• **Work required**:
Could you print everything in the commit notification from "9187: Improve squeue" down to "waiting on CheckSqueue().", verbatim?

[ARVADOS] updated: d77c4cc58d393c48ce46b987f6eada7c7cc381c6

Git user git at public.curoverse.com
Thu Jun 2 22:07:10 EDT 2016


Summary of changes:
 .../crunch-dispatch-slurm/crunch-dispatch-slurm.go | 210 +++++++--------------
 .../crunch-dispatch-slurm_test.go                  |   6 +-
 services/crunch-dispatch-slurm/squeue.go           | 120 ++++++++++++
 3 files changed, 187 insertions(+), 149 deletions(-)
 create mode 100644 services/crunch-dispatch-slurm/squeue.go

       via  d77c4cc58d393c48ce46b987f6eada7c7cc381c6 (commit)
      from  3ae9a789410e93eeb31ca5670c17a6d03d77f608 (commit)

Those revisions listed above that are new to this repository have
not appeared on any other notification email; so we list those
revisions in full, below.


commit d77c4cc58d393c48ce46b987f6eada7c7cc381c6
Author: Peter Amstutz <peter.amstutz at curoverse.com>
Date:   Thu Jun 2 17:59:20 2016 -0400

    9187: Improve squeue synchronization
    
    * Put squeue functions into separate file.
    
    * CheckSqueue() now blocks on a condition variable until the next successful
    update of squeue, which then wakes up all goroutines waiting on CheckSqueue().
    
    * Never do anything when squeue returns an error.
    
    * Merge submitting, monitoring, and cleanup behaviors into a single goroutine
    which updates based on CheckSqueue() instead of a ticker.
    
    * Introduce a lock on squeue, sbatch and scancel operations, so that on next
    wakeup the queue is guaranteed to reflect most recent sbatch/scancel
    operations.

diff --git a/services/crunch-dispatch-slurm/crunch-dispatch-slurm.go b/services/crunch-dispatch-slurm/crunch-dispatch-slurm.go
index 3e14820..1dada2f 100644
--- a/services/crunch-dispatch-slurm/crunch-dispatch-slurm.go
+++ b/services/crunch-dispatch-slurm/crunch-dispatch-slurm.go
@@ -3,7 +3,6 @@ package main
 // Dispatcher service for Crunch that submits containers to the slurm queue.

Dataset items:
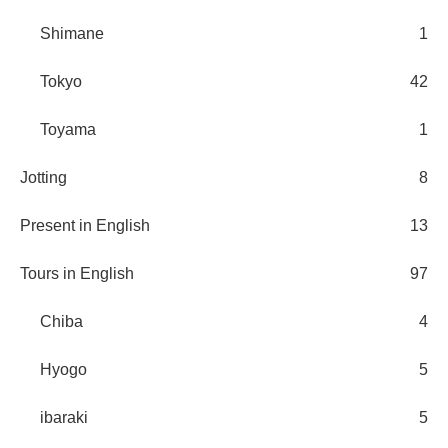
Shimane
1
Tokyo
42
Toyama
1
Jotting
8
Present in English
13
Tours in English
97
Chiba
4
Hyogo
5
ibaraki
5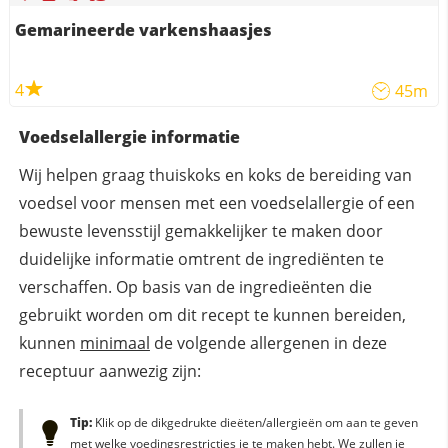
Gemarineerde varkenshaasjes
4
45m
Voedselallergie informatie
Wij helpen graag thuiskoks en koks de bereiding van
voedsel voor mensen met een voedselallergie of een
bewuste levensstijl gemakkelijker te maken door
duidelijke informatie omtrent de ingrediënten te
verschaffen. Op basis van de ingredieënten die
gebruikt worden om dit recept te kunnen bereiden,
kunnen
minimaal
de volgende allergenen in deze
receptuur aanwezig zijn:
Tip:
Klik op de dikgedrukte dieëten/allergieën om aan te geven
met welke voedingsrestricties je te maken hebt. We zullen je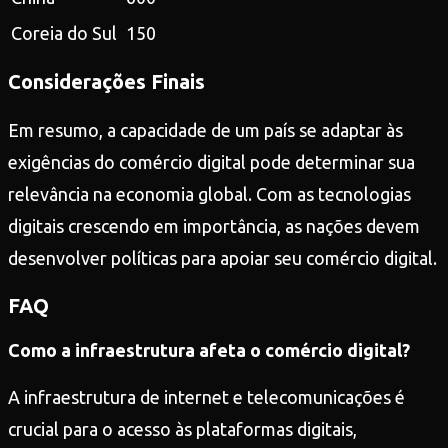
Coreia do Sul
150
Considerações Finais
Em resumo, a capacidade de um país se adaptar às
exigências do comércio digital pode determinar sua
relevância na economia global. Com as tecnologias
digitais crescendo em importância, as nações devem
desenvolver políticas para apoiar seu comércio digital.
FAQ
Como a infraestrutura afeta o comércio digital?
A infraestrutura de internet e telecomunicações é
crucial para o acesso às plataformas digitais,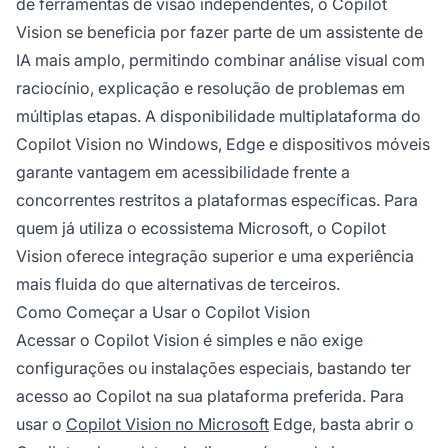
de ferramentas de visão independentes, o Copilot
Vision se beneficia por fazer parte de um assistente de
IA mais amplo, permitindo combinar análise visual com
raciocínio, explicação e resolução de problemas em
múltiplas etapas. A disponibilidade multiplataforma do
Copilot Vision no Windows, Edge e dispositivos móveis
garante vantagem em acessibilidade frente a
concorrentes restritos a plataformas específicas. Para
quem já utiliza o ecossistema Microsoft, o Copilot
Vision oferece integração superior e uma experiência
mais fluida do que alternativas de terceiros.
Como Começar a Usar o Copilot Vision
Acessar o Copilot Vision é simples e não exige
configurações ou instalações especiais, bastando ter
acesso ao Copilot na sua plataforma preferida. Para
usar o
Copilot Vision no Microsoft
Edge, basta abrir o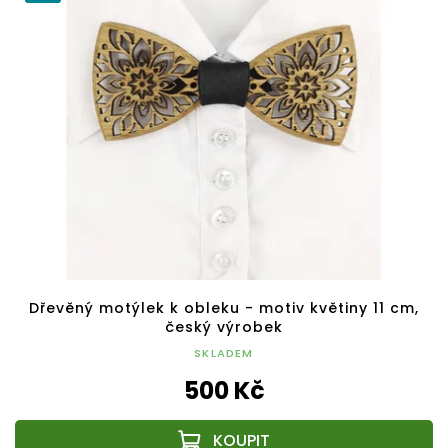
Dřevěný motýlek k obleku - motiv květiny 11 cm,
český výrobek
SKLADEM
500 Kč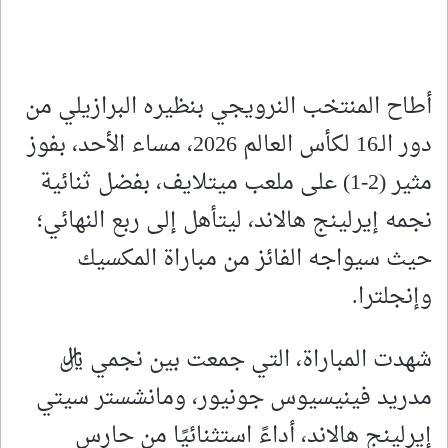
أطاح المنتخب النرويجي بنظيره البرازيلي من
دور الـ16 لكأس العالم 2026، مساء الأحد، بفوز
مثير (2-1) على ملعب ميتلايف، بفضل ثنائية
نجمه إيرلينج هالاند، ليتأهل إلى ربع النهائي؛
حيث سيواجه الفائز من مباراة المكسيك
وإنجلترا.
شهدت المباراة، التي جمعت بين نجمي ريال
مدريد فينيسيوس جونيور، ومانشستر سيتي
إيرلينج هالاند، أداءً استثنائيًا من حارس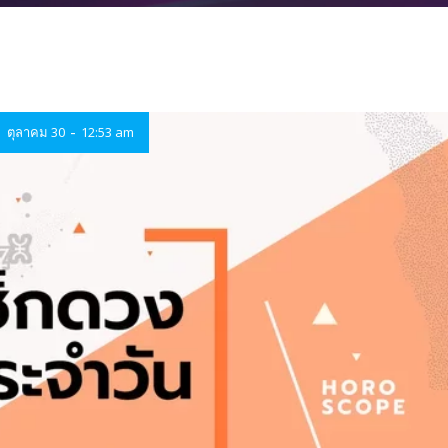
-
ตุลาคม 30
12:53 am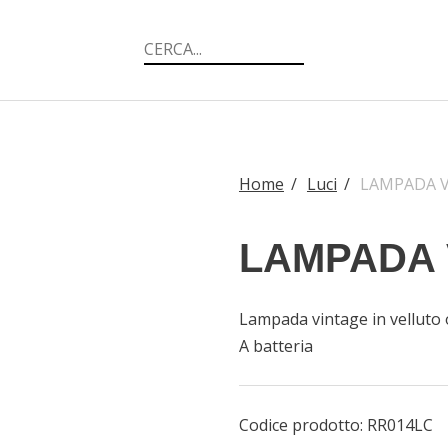
Home
/
Luci
/
LAMPADA 
LAMPADA 
Lampada vintage in velluto 
A batteria
Codice prodotto:
RR014LC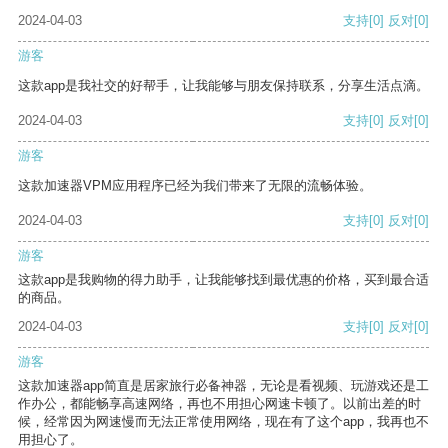
2024-04-03
支持
[0]
反对
[0]
游客
这款app是我社交的好帮手，让我能够与朋友保持联系，分享生活点滴。
2024-04-03
支持
[0]
反对
[0]
游客
这款加速器VPM应用程序已经为我们带来了无限的流畅体验。
2024-04-03
支持
[0]
反对
[0]
游客
这款app是我购物的得力助手，让我能够找到最优惠的价格，买到最合适
的商品。
2024-04-03
支持
[0]
反对
[0]
游客
这款加速器app简直是居家旅行必备神器，无论是看视频、玩游戏还是工
作办公，都能畅享高速网络，再也不用担心网速卡顿了。以前出差的时
候，经常因为网速慢而无法正常使用网络，现在有了这个app，我再也不
用担心了。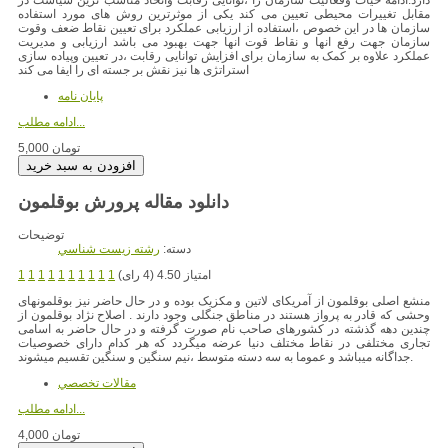
مقابل تغییرات محیطی تعیین می کند یکی از موثرترین روش های مورد استفاده
سازمان ها در این خصوص ،استفاده از ارزیابی عملکرد برای تعیین نقاط ضعف وقوت
سازمان جهت رفع انها و نقاط قوت انها جهت بهبود می باشد ارزیابی و مدیریت
عملکرد علاوه بر کمک به سازمان برای افزایش توانایی رقابت ،در تعیین وپیاده سازی
استراتژی ها نیز نقش بر جسته ای را ایفا می کند
پایان نامه
ادامه مطلب...
5,000 تومان
دانلود مقاله پرورش بوقلمون
توضیحات
دسته:
رشته زيست شناسي
امتیاز 4.50 (4 رای)
1
1
1
1
1
1
1
1
1
1
منشع اصلی بوقلمون از آمریکای لاتین و مکزیک بوده و در حال حاضر نیز بوقلمونهای
وحشی که قادر به پرواز هستند در مناطق جنگلی وجود دارند . اصلاح نژاد بوقلمون از
چندین دهه گذشته در کشورهای صاحب نام صورت گرفته و در حال حاضر به اسامی
تجاری مختلفی در نقاط مختلف دنیا عرضه میگردد که هر کدام دارای خصوصیات
جداگانه میباشد و عموما به سه دسته متوسط ،نیم سنگین و سنگین تقسیم میشوند.
مقالات تخصصي
ادامه مطلب...
4,000 تومان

• **Solution for this problem**:
9187: Improve squeue synchronization
    
    * Put squeue functions into separate file.
    
    * CheckSqueue() now blocks on a condition variable until the next successful
    update of squeue, which then wakes up all goroutines waiting on CheckSqueue().